The scourge of British transport systems
By the end of the festival over the weekend, I’d pretty much destroyed my voice. I began to wonder how people who have to talk – or even shout – for a living cope if they’re putting their voice under that much strain all day every day. Coming home took from 10am to 4pm. It’s not actually that far between Tring and Manchester but somehow the British transport system elongates everything, especially on Sunday. It takes less time, however, to get to Spain from here, especially if you ignore all the faffing around at airport security.
There is one thing in the world of which you must harbour grave fear and dread upon a journey to Britain. It has three words and is known as Replacement Bus Service. It means no trains, just buses. Big buses on small country lanes, driven by the guy from the Budweiser advert (“Wassuuuuuuup!”) constantly talking on his mobile to friends saying such reassuring things as “Wassup man? I got no idea where I am… I think I’m goin’ to Milton Keynes… Where the f*ck is Leyton Buzzard?”
I decided not to be terrified. I was too busy holding on to the seat in case I fell out of the window as we rolled around hairpin bends in a full-size coach. Another two women complained that they’d been put on the wrong bus. The conductor asked them if they knew the person who had instructed them to get on the bus had been a genuine employee of the rail service.

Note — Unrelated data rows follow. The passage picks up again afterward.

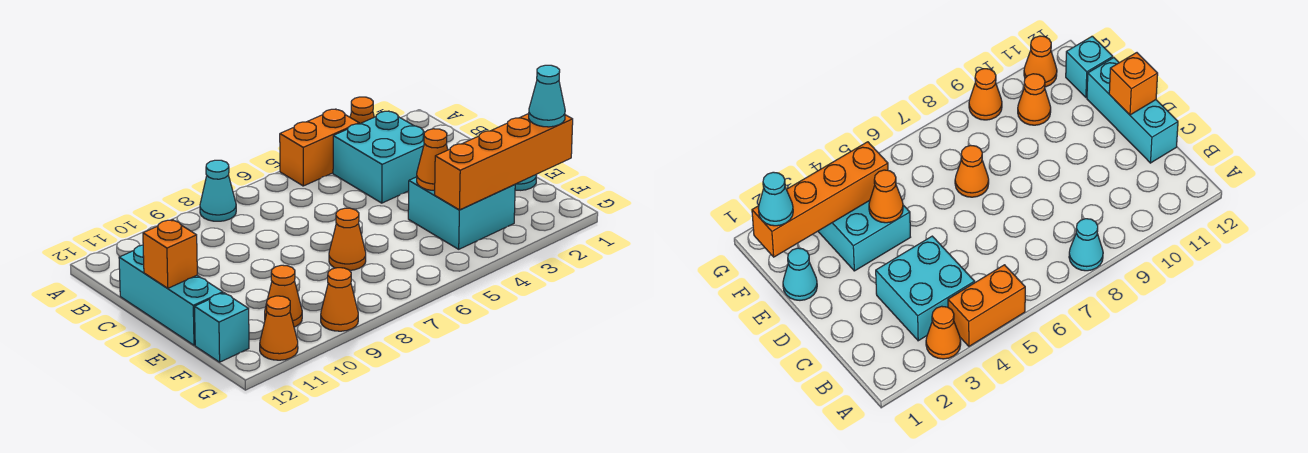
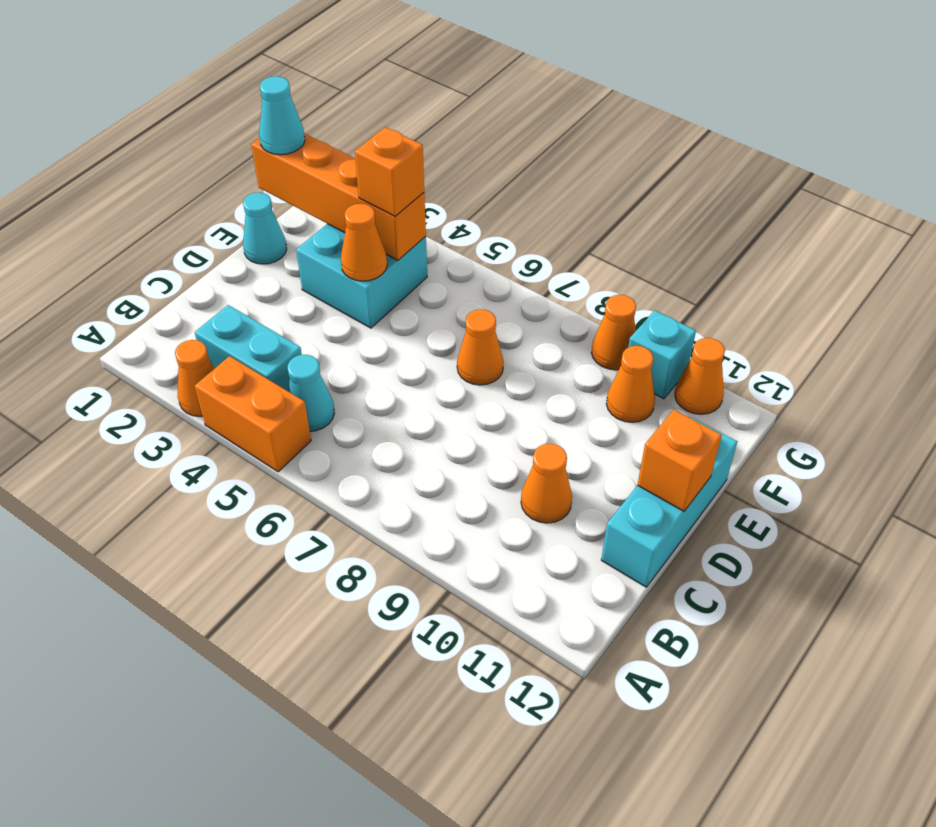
cyan cone A8 level 1 -> cyan cone B5 level 1
cyan brick B3:C4 level 1 -> cyan brick B3:B4 level 1
none -> orange cone C10 level 1
none -> orange brick F4 level 3
cyan brick F12 level 1 -> cyan brick G10 level 1

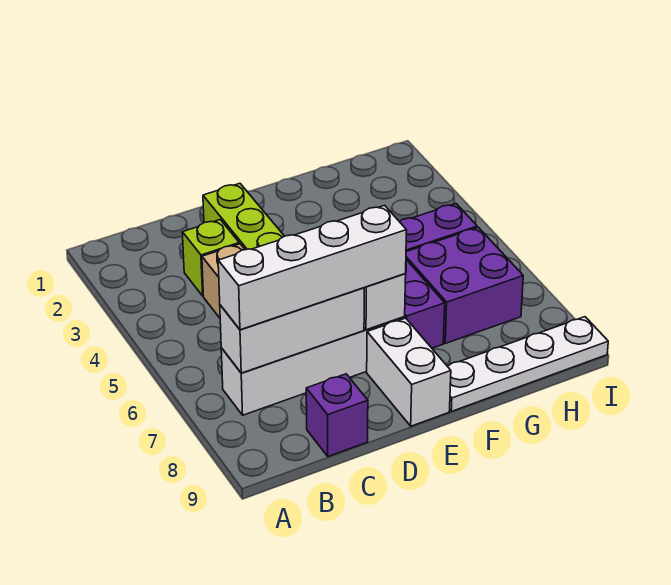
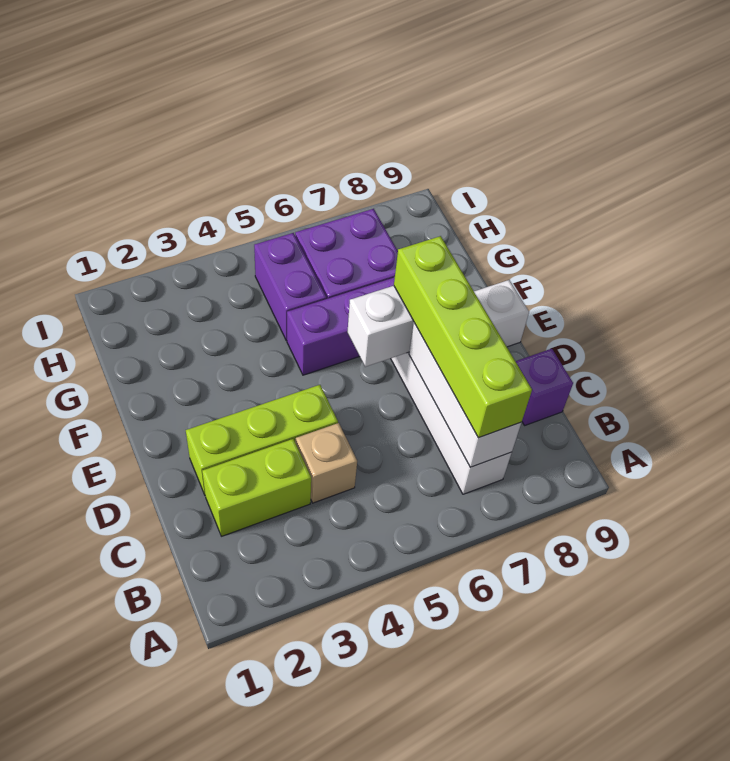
white brick B7:E7 level 3 -> lime brick B7:E7 level 3
lime brick C3 level 1 -> lime brick C2:C3 level 1
white plate F9:I9 level 1 -> none

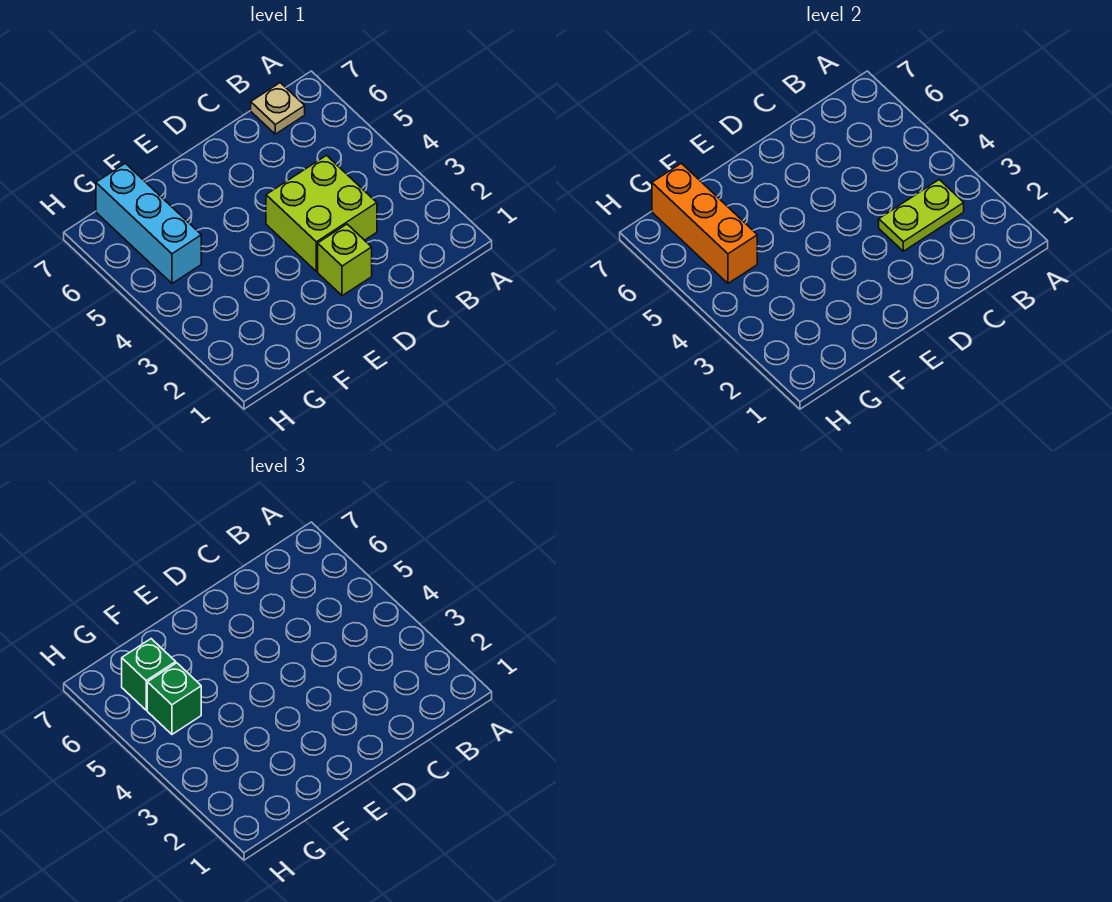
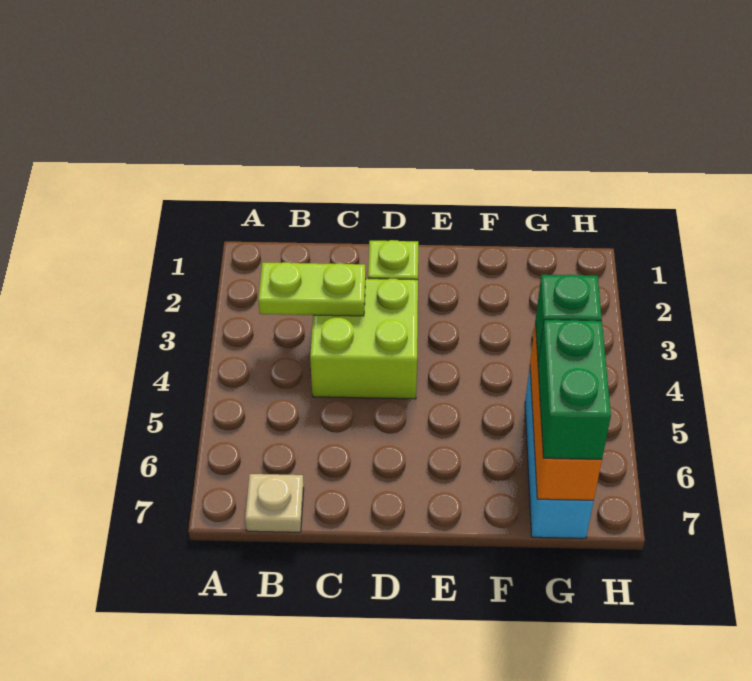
green brick G6 level 3 -> green brick G6:G7 level 3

“But he had a clipboard!” exclaimed the woman.
“Ah, well,” replied the conductor. “But did he really check it?”
This was a frightening thought. There might be people out there, deliberately disguising themselves as rail service employees, even down to the regulation clipboard, misdirecting customers all over the place. Forcing them onto buses to Milton Keynes when they actually wanted to go to London Euston, or Northampton, or Manchester, even. It doesn’t bear thinking about. There was a time when clipboards were a sign of reliability – or a geographer on the loose. These days, you can’t trust anybody.
Train services in Britain have improved immensely in the last ten years, in the sense that they now run, and often even manage the ambitious achievement of doing so on time. Not so the train from Milton Keynes to Manchester, which was ten minutes late. People sat around talking to each other in low voices about how they were going to miss their connections to Edinburgh, Glasgow and elsewhere.
I was reminded of a line from Layer Cake, which at the time made me laugh out loud:
“I hate Britain. Not even the drug dealers work weekends.” The trains certainly don’t.